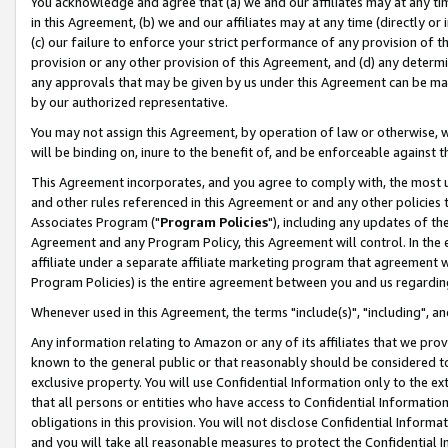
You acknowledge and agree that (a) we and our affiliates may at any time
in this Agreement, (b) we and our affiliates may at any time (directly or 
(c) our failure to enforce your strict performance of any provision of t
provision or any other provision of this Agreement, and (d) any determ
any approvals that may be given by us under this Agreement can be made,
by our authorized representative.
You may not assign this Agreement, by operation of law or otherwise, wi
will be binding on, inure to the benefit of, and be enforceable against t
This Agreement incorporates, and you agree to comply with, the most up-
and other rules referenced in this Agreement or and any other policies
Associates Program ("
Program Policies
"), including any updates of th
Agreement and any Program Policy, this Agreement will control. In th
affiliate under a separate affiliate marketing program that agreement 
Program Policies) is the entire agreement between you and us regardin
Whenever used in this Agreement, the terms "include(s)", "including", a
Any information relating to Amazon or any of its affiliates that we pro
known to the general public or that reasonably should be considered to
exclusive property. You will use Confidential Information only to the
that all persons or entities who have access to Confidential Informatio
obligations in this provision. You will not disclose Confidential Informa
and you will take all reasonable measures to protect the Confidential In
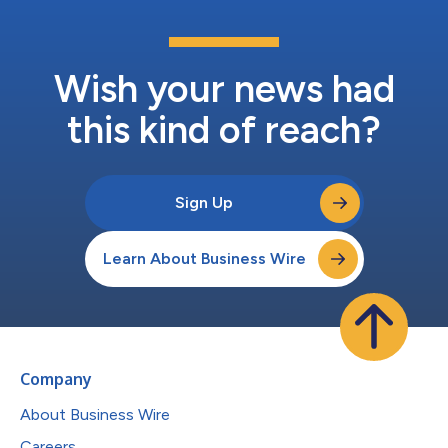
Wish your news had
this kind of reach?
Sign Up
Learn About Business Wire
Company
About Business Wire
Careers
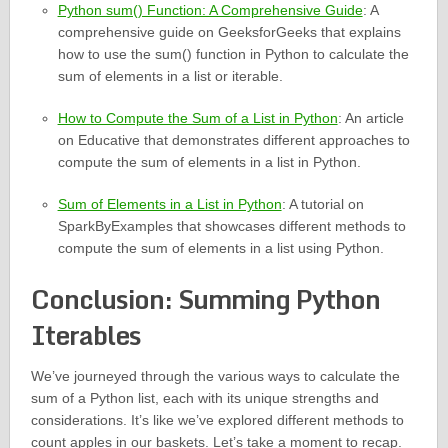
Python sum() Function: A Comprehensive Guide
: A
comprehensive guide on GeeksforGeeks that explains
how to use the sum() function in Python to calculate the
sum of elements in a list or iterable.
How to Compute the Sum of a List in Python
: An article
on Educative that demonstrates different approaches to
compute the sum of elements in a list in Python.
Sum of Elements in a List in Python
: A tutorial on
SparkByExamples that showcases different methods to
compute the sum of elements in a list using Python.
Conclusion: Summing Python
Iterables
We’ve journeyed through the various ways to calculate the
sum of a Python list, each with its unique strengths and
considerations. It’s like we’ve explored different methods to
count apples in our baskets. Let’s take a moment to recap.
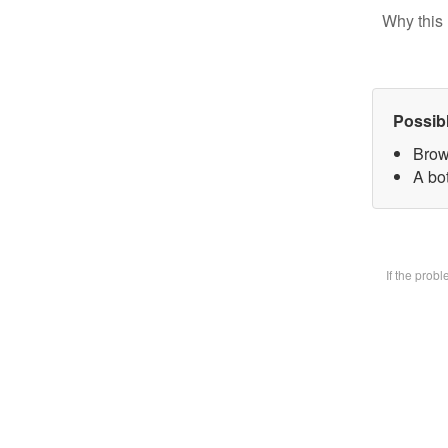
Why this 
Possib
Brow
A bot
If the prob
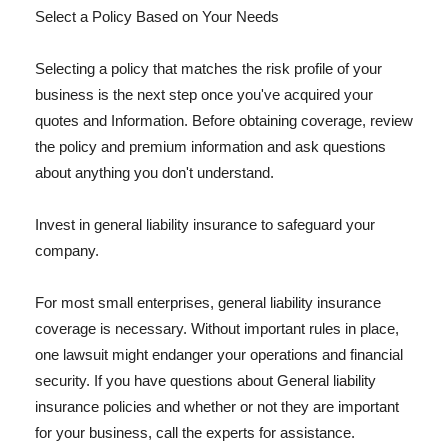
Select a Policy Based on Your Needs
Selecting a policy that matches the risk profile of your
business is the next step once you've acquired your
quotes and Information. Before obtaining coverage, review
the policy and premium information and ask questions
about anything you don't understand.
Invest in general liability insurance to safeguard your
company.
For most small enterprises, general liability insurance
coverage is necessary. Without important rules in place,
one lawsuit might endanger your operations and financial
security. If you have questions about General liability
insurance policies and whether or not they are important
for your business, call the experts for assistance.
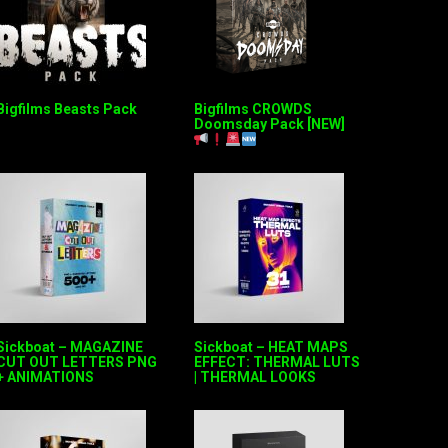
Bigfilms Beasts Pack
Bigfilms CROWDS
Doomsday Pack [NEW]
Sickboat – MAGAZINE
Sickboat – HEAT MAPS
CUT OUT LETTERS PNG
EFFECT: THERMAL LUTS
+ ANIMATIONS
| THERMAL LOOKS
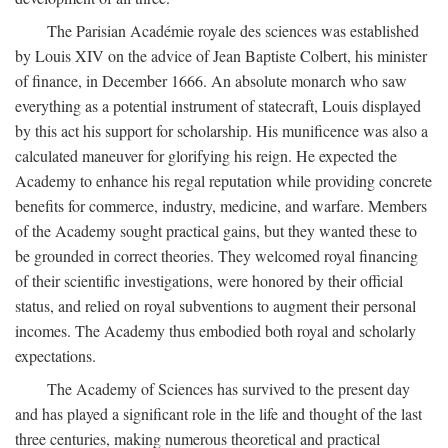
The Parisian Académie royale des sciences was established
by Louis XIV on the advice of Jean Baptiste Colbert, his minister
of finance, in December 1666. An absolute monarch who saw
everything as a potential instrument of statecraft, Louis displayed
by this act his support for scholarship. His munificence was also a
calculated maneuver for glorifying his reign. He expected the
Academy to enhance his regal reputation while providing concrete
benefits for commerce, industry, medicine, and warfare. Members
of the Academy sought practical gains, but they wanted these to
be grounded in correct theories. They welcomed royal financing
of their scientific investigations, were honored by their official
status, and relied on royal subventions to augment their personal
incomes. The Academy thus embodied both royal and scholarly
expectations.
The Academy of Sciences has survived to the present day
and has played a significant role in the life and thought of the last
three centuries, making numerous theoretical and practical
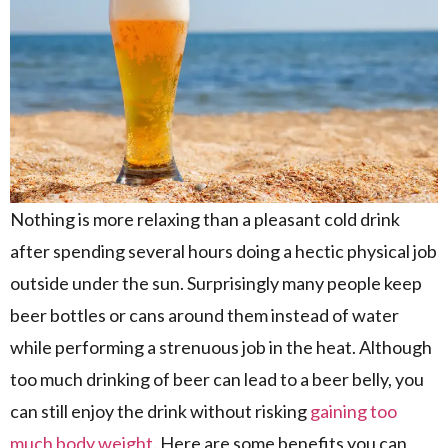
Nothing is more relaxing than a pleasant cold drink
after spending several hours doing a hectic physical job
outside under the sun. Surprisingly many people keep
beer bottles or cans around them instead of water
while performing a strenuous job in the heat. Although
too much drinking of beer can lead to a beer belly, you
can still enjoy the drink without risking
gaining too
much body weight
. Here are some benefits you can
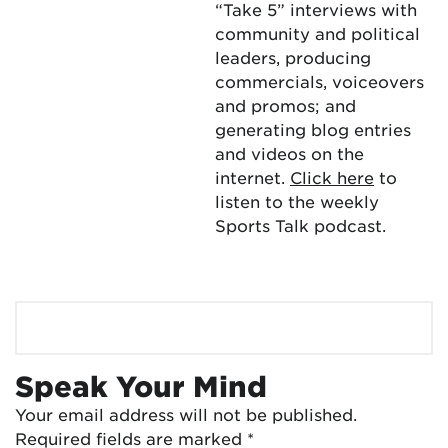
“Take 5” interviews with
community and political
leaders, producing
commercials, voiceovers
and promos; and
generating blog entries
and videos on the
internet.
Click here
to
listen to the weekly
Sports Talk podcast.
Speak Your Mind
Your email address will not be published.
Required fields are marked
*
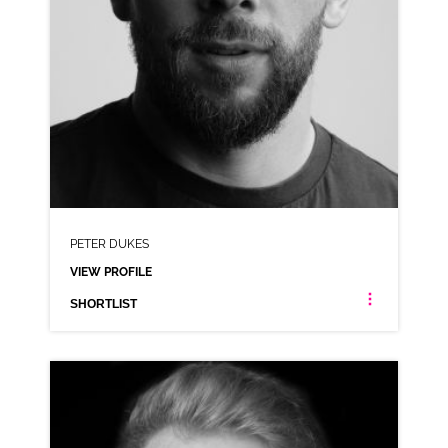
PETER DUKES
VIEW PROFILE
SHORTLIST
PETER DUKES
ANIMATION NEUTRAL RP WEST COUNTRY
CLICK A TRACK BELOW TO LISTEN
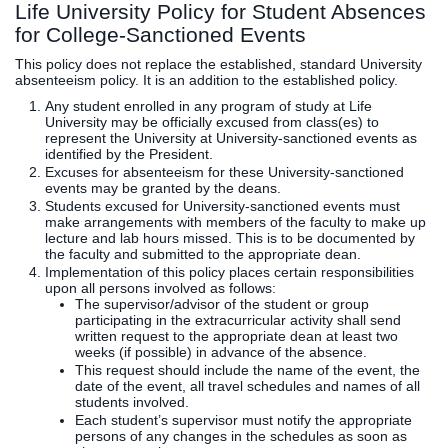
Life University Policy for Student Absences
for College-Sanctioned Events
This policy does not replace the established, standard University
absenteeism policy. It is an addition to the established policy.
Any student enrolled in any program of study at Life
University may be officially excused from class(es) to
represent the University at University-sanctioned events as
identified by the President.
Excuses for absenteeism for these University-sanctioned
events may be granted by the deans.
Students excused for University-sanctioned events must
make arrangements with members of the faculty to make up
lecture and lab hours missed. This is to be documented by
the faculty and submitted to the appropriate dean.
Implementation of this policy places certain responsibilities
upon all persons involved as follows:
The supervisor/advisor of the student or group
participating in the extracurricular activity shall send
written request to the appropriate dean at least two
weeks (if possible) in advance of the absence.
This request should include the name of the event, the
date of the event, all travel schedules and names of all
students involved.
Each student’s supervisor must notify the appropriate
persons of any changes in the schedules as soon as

* * *

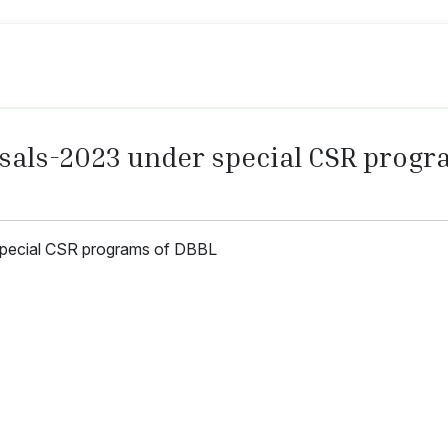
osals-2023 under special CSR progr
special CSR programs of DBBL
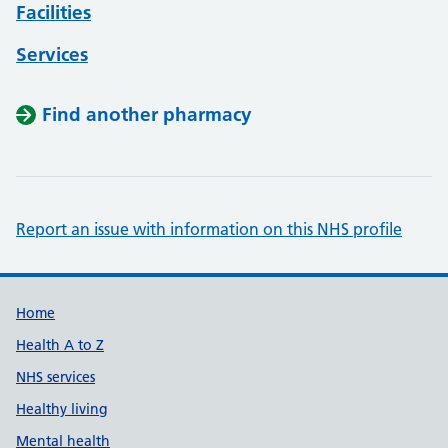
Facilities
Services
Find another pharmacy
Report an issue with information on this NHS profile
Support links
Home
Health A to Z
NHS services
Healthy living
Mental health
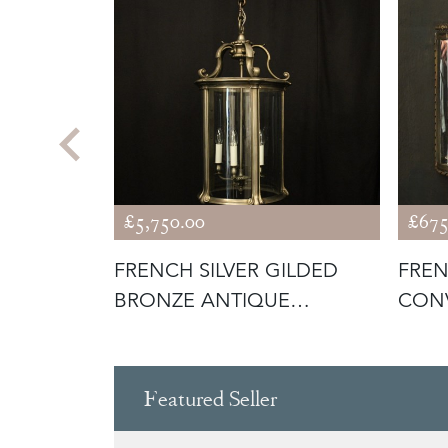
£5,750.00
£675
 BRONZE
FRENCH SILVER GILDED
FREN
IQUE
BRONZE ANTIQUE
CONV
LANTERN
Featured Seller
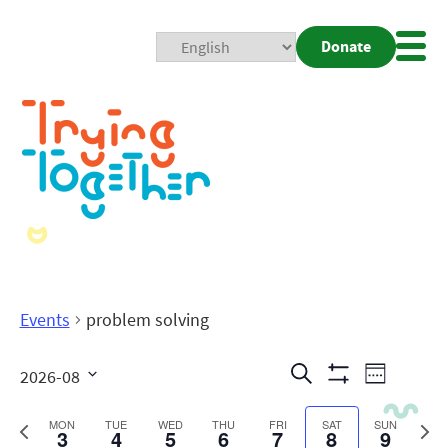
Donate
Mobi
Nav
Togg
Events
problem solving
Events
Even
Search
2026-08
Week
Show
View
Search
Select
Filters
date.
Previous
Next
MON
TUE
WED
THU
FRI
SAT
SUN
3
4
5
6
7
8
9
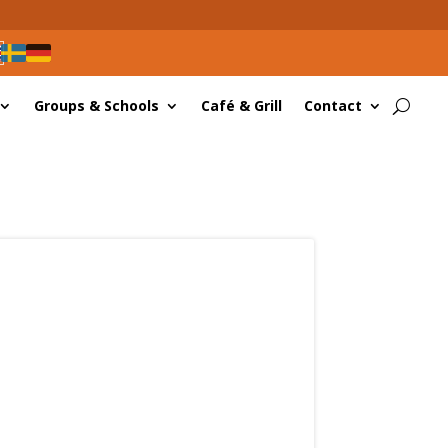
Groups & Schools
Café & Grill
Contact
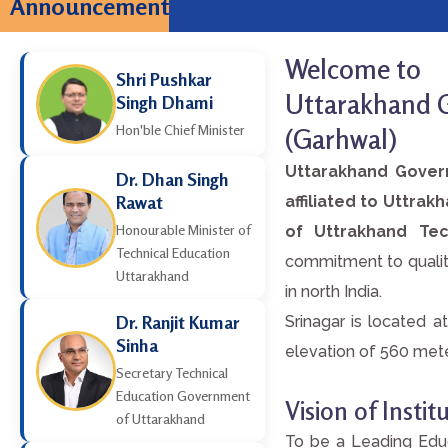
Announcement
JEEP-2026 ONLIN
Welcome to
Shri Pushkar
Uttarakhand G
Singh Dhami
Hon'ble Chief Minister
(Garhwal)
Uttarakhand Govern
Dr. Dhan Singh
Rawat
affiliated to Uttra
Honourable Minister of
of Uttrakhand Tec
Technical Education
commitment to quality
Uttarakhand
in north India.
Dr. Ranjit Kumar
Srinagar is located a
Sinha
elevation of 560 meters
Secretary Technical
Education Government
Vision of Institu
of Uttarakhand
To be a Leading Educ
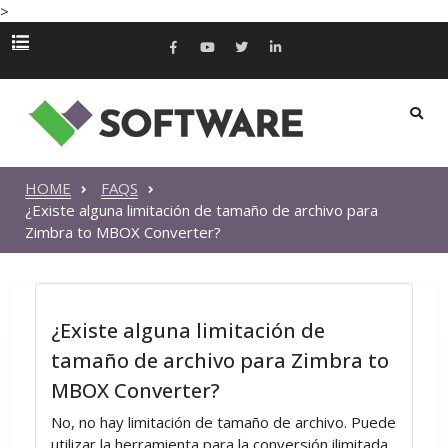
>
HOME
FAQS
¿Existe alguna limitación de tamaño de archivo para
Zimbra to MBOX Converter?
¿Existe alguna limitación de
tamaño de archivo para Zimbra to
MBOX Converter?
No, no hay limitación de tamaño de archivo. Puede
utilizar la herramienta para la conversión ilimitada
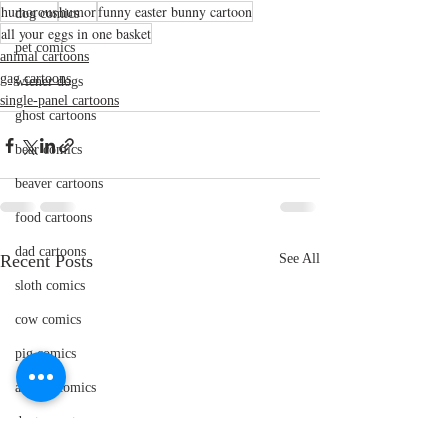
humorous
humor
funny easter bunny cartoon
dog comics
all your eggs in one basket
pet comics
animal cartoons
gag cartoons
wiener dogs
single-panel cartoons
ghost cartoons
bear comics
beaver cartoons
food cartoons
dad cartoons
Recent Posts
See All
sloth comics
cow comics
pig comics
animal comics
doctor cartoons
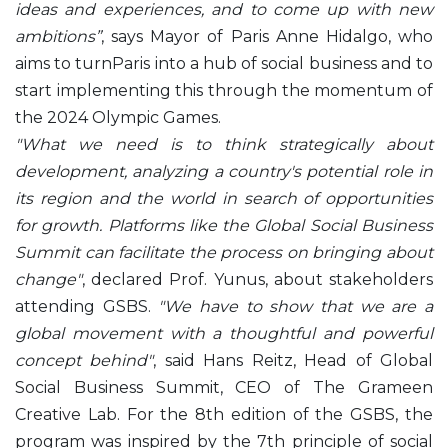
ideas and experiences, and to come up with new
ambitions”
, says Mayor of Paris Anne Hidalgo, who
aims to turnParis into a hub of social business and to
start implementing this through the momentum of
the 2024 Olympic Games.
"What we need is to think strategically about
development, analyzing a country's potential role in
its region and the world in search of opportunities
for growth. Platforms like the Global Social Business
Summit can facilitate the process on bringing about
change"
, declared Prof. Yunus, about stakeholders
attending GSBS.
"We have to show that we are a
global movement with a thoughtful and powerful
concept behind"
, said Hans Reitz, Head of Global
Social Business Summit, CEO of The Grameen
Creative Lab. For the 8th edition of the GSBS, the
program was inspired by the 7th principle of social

...

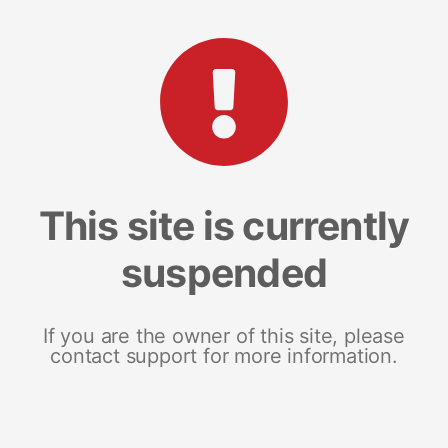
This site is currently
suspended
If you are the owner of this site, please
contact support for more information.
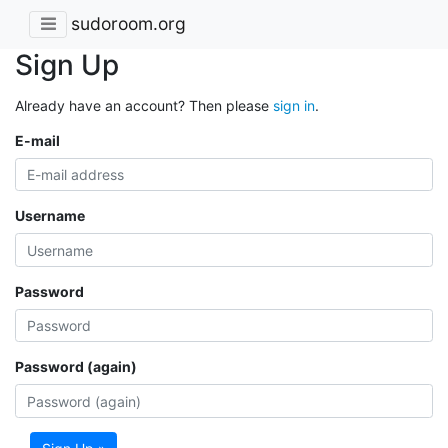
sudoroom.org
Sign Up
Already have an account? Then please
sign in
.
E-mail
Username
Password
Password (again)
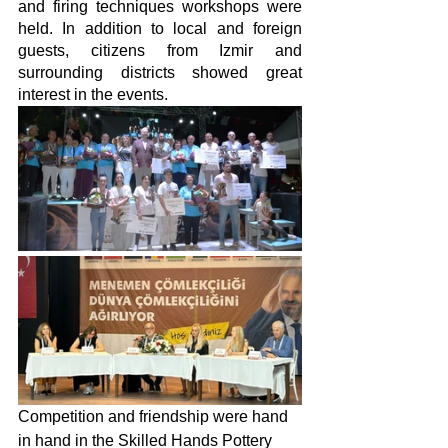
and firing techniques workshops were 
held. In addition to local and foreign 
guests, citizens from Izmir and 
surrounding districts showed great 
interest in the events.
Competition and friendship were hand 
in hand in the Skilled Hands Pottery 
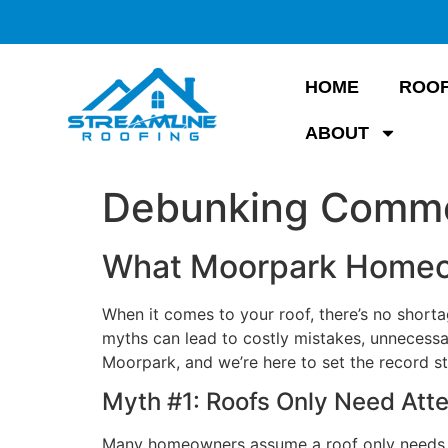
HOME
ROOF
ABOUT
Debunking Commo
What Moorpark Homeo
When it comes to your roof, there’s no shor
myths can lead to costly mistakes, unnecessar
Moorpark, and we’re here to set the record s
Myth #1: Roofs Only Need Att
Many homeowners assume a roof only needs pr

* _Exercise instructions_: The string "Moorpark" marks the lines to copy; report each of them from the data above.

* _Task answer_:
What Moorpark Homeo
Moorpark, and we’re here to set the record s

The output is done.